The simple solution would be to have a property to state the position of the course in an ordered list (schema.org/position is exactly this)—but don’t be too hasty: if these courses are taken in more than one program, is Course 2 always going to be second in the sequence? Probably not. In general when resources are reused in different contexts they will probably be used in different orders, “this” may not always come before “that”. That’s why the ordering is best specified at one remove from resources themselves. For example, one of the suggestions for ordering content in K12-OCX is to create a table of contents as an ordered list of items that point to the content, something like:

{
  "@context": {
    "@vocab": "http://schema.org/",
    "ocx": "http://example.org/ocx/",
    "@base": "http://example.org/resources/",
    "item": {"@type": "@id"}
  },
  "@type": "EducationalOccupationalProgram",
  "name": "My Program",
  "ocx:hasToC": {
    "@type": "ItemList",
    "name": "Table of Contents",
    "itemListOrder": "ItemListOrderAscending",
    "numberOfItems": "3",
    "itemListElement": [
      { "@type": "ListItem",
        "item": "Course1",
        "position": 1},
      { "@type": "ListItem",
        "item": "Course2",
        "position": 2 },
      { "@type": "ListItem",
        "item": "Course3",
        "position": 3 }
    ]
  },
 "hasCourse": [
   {"@type": "Course",
    "@id": "Course1",
    "name": "This"},
   {"@type": "Course",
    "@id": "Course2",
    "name": "That"},
   {"@type": "Course",
    "@id": "Course3",
    "name": "The other"}
 ]
}

or if you prefer to use built-in RDF constructs there is that @list option:

{ "@context": {
    "@vocab": "http://schema.org/", 
    "ocx": "http://example.org/ocx/", 
    "@base": "http://example.org/resources/", 
    "ocx:hasToC": {"@container": "@list"}
  },
  "@type": "EducationalOccupationalProgram",
  "@id": "Program",
  "name": "My Program",
  "ocx:hasToC": ["Course1", "Course2", "Course3"],
  "hasCourse": [
  { "@id": "Course1",
    "@type": "Course",
    "name": "this"
  },{
    "@id": "Course2",
    "@type": "Course",
    "name": "that"
  },{
    "@id": "Course3",
    "@type": "Course",
    "name": "the other"
  }]
}

When this is processed by something like JSON-LD playground you will see that the list of values for hasToC is replaced by a set of statements about blank-nodes which mean this comes before the others:

<ocx:hasToC> _:b0 .
_:b0 <rdf:first> "http://example.org/resources/Course1" .
_:b0 <rdf:rest> _:b1 .
_:b1 <rdf:first> "http://example.org/resources/Course2" .
_:b1 <rdf:rest> _:b2 .
_:b2 <rdf:first> "http://example.org/resources/Course3" .
_:b2 <rdf:rest> <rdf:nil> .

Conclusion

If you’ve made it this far you deserve the short summary advice.
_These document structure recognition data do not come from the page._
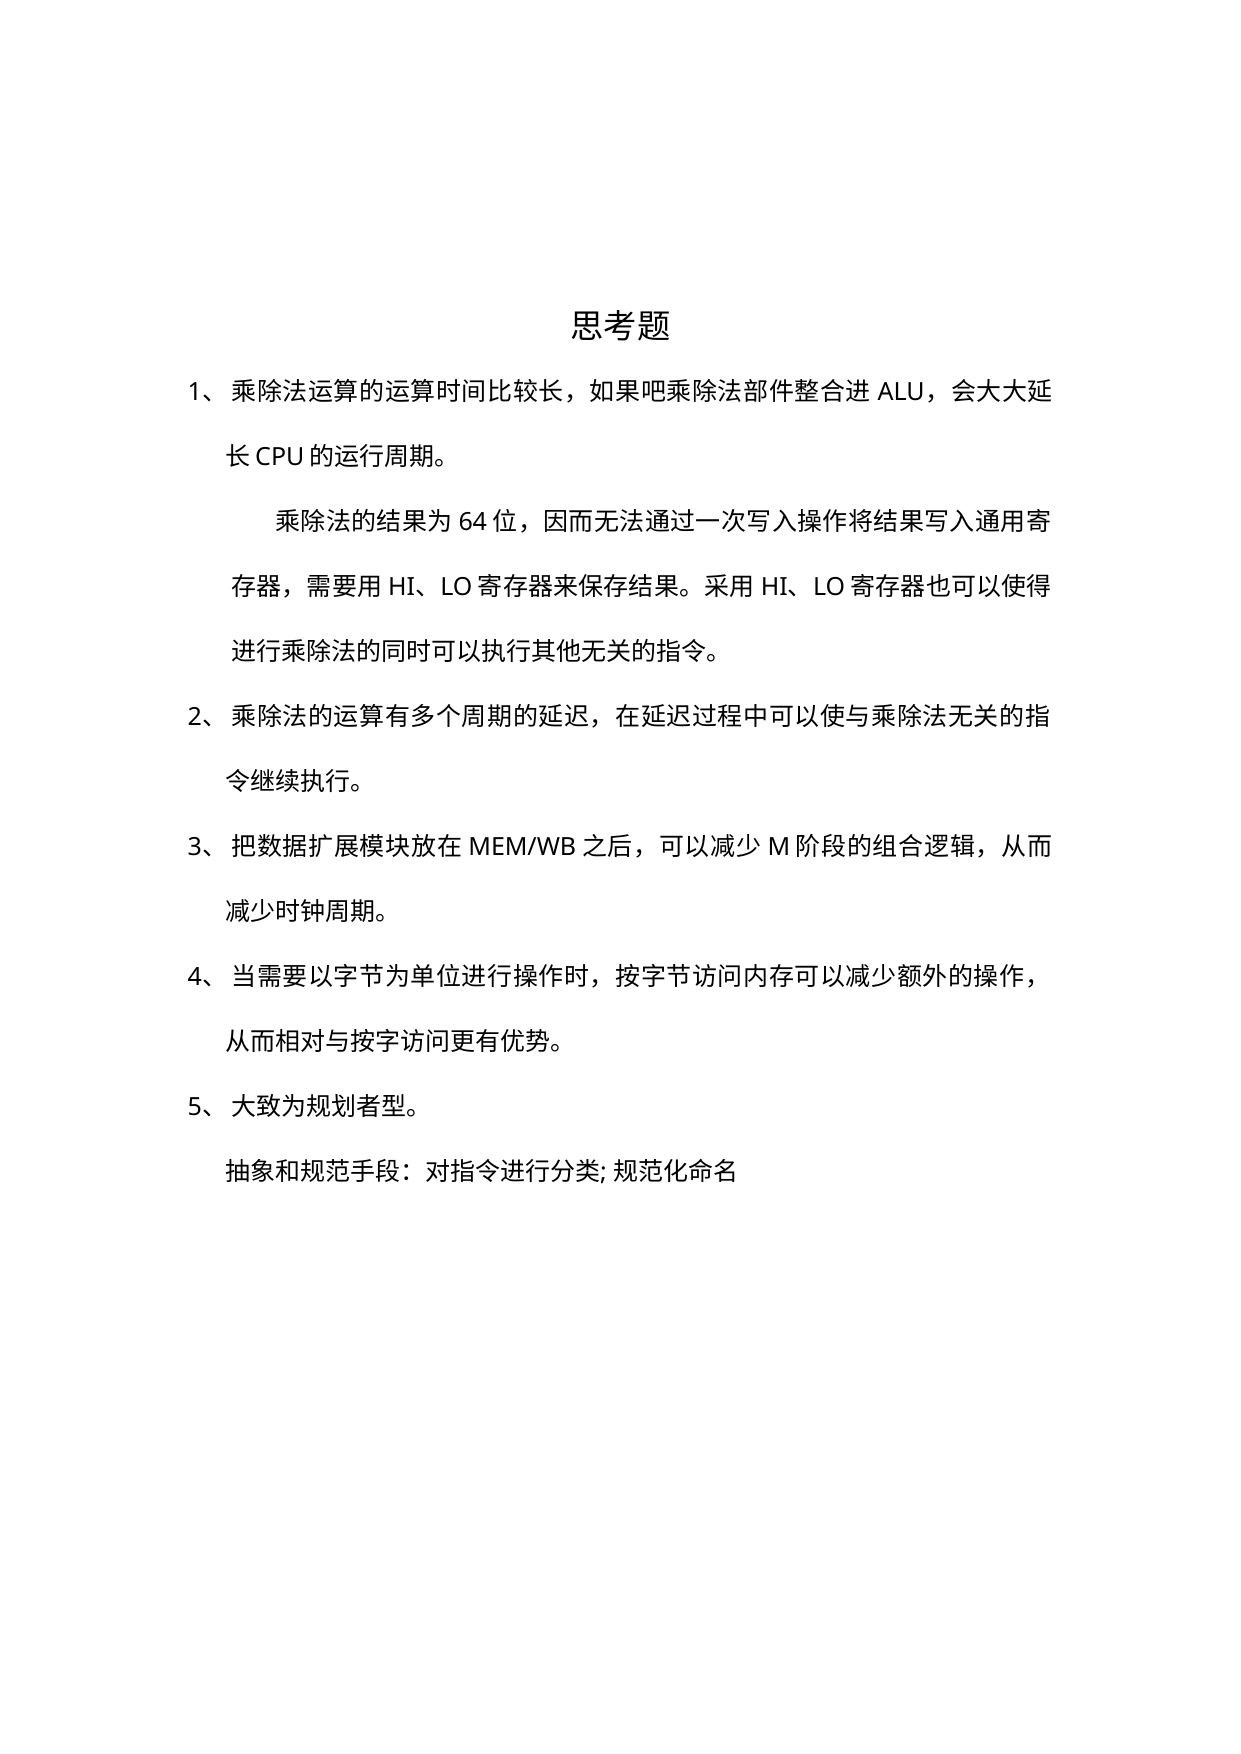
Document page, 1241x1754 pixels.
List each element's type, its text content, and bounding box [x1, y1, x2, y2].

list 大致为规划者型。 [187, 1072, 1053, 1137]
list 乘除法运算的运算时间比较长，如果吧乘除法部件整合进ALU，会大大延长CPU的运行周期。 [187, 357, 1053, 487]
text 思考题 [187, 292, 1053, 357]
list 乘除法的运算有多个周期的延迟，在延迟过程中可以使与乘除法无关的指令继续执行。 [187, 682, 1053, 812]
list 当需要以字节为单位进行操作时，按字节访问内存可以减少额外的操作，从而相对与按字访问更有优势。 [187, 942, 1053, 1072]
list 把数据扩展模块放在MEM/WB之后，可以减少M阶段的组合逻辑，从而减少时钟周期。 [187, 812, 1053, 942]
list 抽象和规范手段：对指令进行分类; 规范化命名 [225, 1137, 1053, 1202]
list 乘除法的结果为64位，因而无法通过一次写入操作将结果写入通用寄存器，需要用HI、LO寄存器来保存结果。采用HI、LO寄存器也可以使得进行乘除法的同时可以执行其他无关的指令。 [231, 487, 1053, 682]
The title for this post was meant literally. Representing a record in RDF will break the record down into separate statements, each about one thing, each saying one thing, with the assumption that those statements are each valid on their own. In modelling for JSON-LD you need to make sure that everything you say about an object is true even when that object is separated from the rest of the record.